Rich Gordon :Rich Gordon is a professor and director of digital innovation. At Medill, he launched the school’s graduate program in new media journalism. He has spent most of his career exploring the areas where journalism and technology intersect. Prof. Gordon was an early adopter of desktop analytical tools (spreadsheets and databases) to analyze data for journalistic purposes. At The Miami Herald, he was among the first generation of journalists to lead online publishing efforts at newspapers. At Medill, he has developed innovative courses through which students have explored digital content and communities and developed new forms of storytelling that take advantage of the unique capabilities of interactive media. In addition to teaching and writing about digital journalism, he is director of new communities for the Northwestern Media Management Center, where he is responsible for a research initiative focusing on the impact of online communities, including social networks, on journalism and publishing.

View Comments (1)

  • The Medill school of journalism is on the cutting edge when it comes to partnering like this. And lot of that is because of ... Rich Gordon! You and your students deserve every accolade you've received over the year.

    What other schools and programs work that way? And perhaps more importantly, how can those that don't get started?

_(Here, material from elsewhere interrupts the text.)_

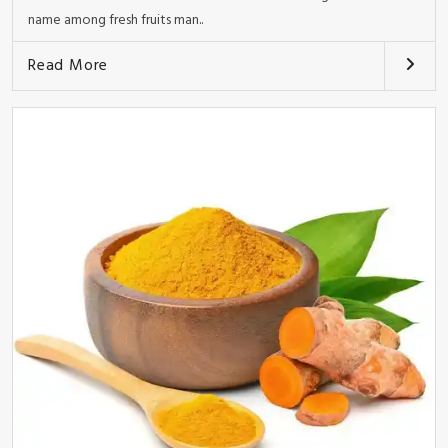
name among fresh fruits man..
Read More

    I sit on a journalism school advisory board, and the idea of partnering like this is something that comes up a lot in board meetings. Everyone sees the value of having experts in the field working with students, as it supplements the more academic, theoretical training they receive from tenured professors who haven't been exposed to all of the changes in media over the last decade. It takes additional money and a committed staff to make partnerships like this happen.

    When they try to get money through grants, they're competing with schools that have more of a track record, so it's difficult to get the ball moving. And even for those of you who have an excellent track record, I can imagine that it must be increasingly hard to get newspapers to put money behind partnerships.